Instructions to follow: Could you copy every record below exactly, leaving out the pictures?

Exercise data:

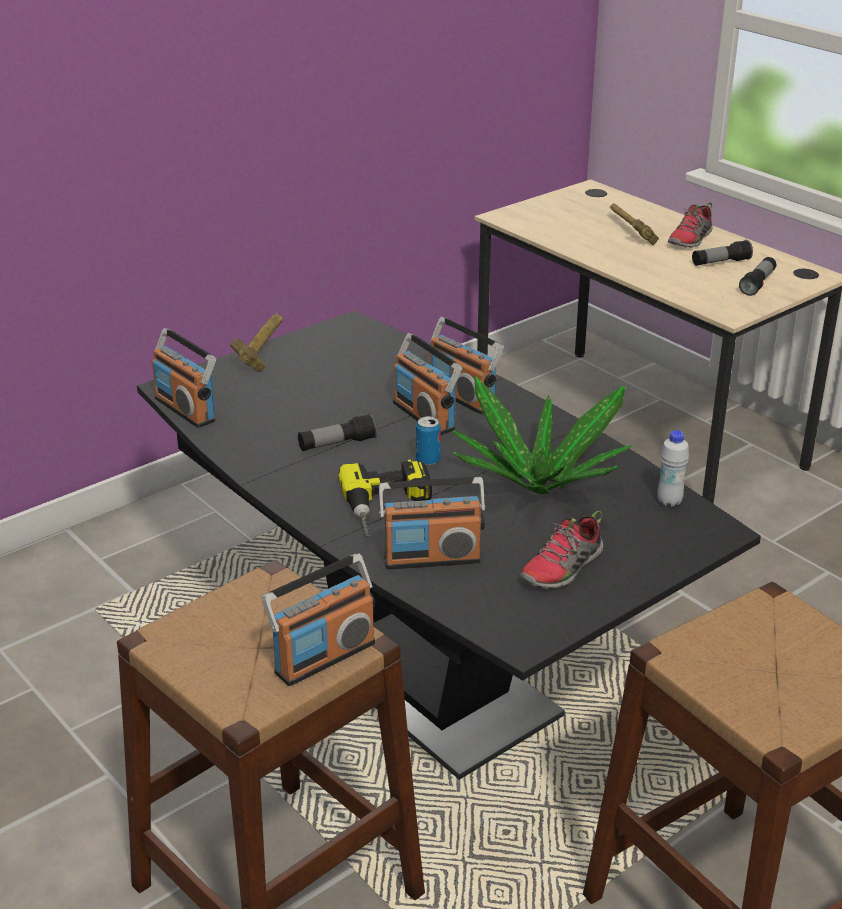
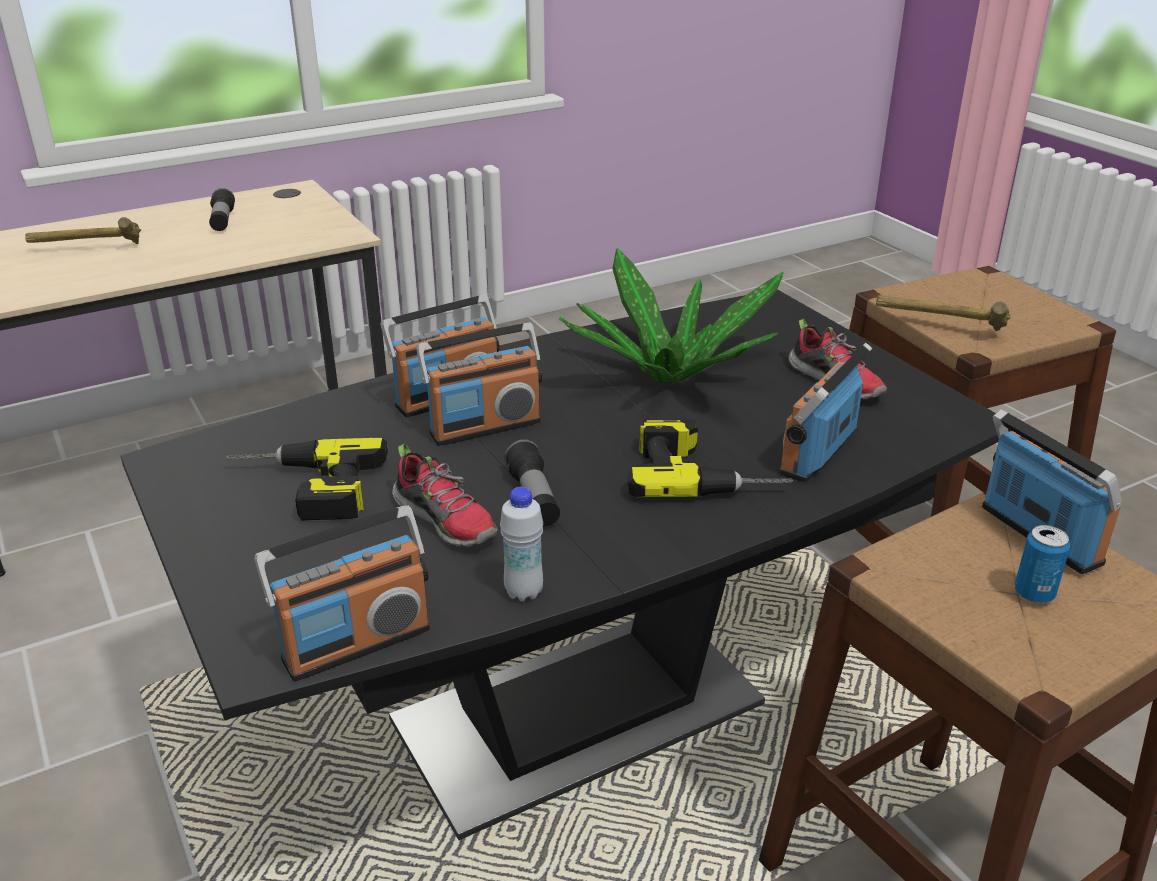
camera: 80 degrees left, 0 degrees up
hammer [230,313,283,372] -> hammer moved to [876,295,1011,331]
radio [379,477,485,569] -> radio turned 150 degrees counterclockwise [779,342,873,483]
can [416,416,441,466] -> can moved to [1015,525,1070,604]
white bottle [657,430,689,507] -> white bottle moved to [500,487,543,602]
shoe [668,202,713,248] -> shoe moved to [392,444,498,547]
flashlight [739,257,776,296] -> none
none -> power drill [225,438,388,521]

The answer:
camera: 80 degrees left, 0 degrees up
hammer [230,313,283,372] -> hammer moved to [876,295,1011,331]
radio [379,477,485,569] -> radio turned 150 degrees counterclockwise [779,342,873,483]
can [416,416,441,466] -> can moved to [1015,525,1070,604]
white bottle [657,430,689,507] -> white bottle moved to [500,487,543,602]
shoe [668,202,713,248] -> shoe moved to [392,444,498,547]
flashlight [739,257,776,296] -> none
none -> power drill [225,438,388,521]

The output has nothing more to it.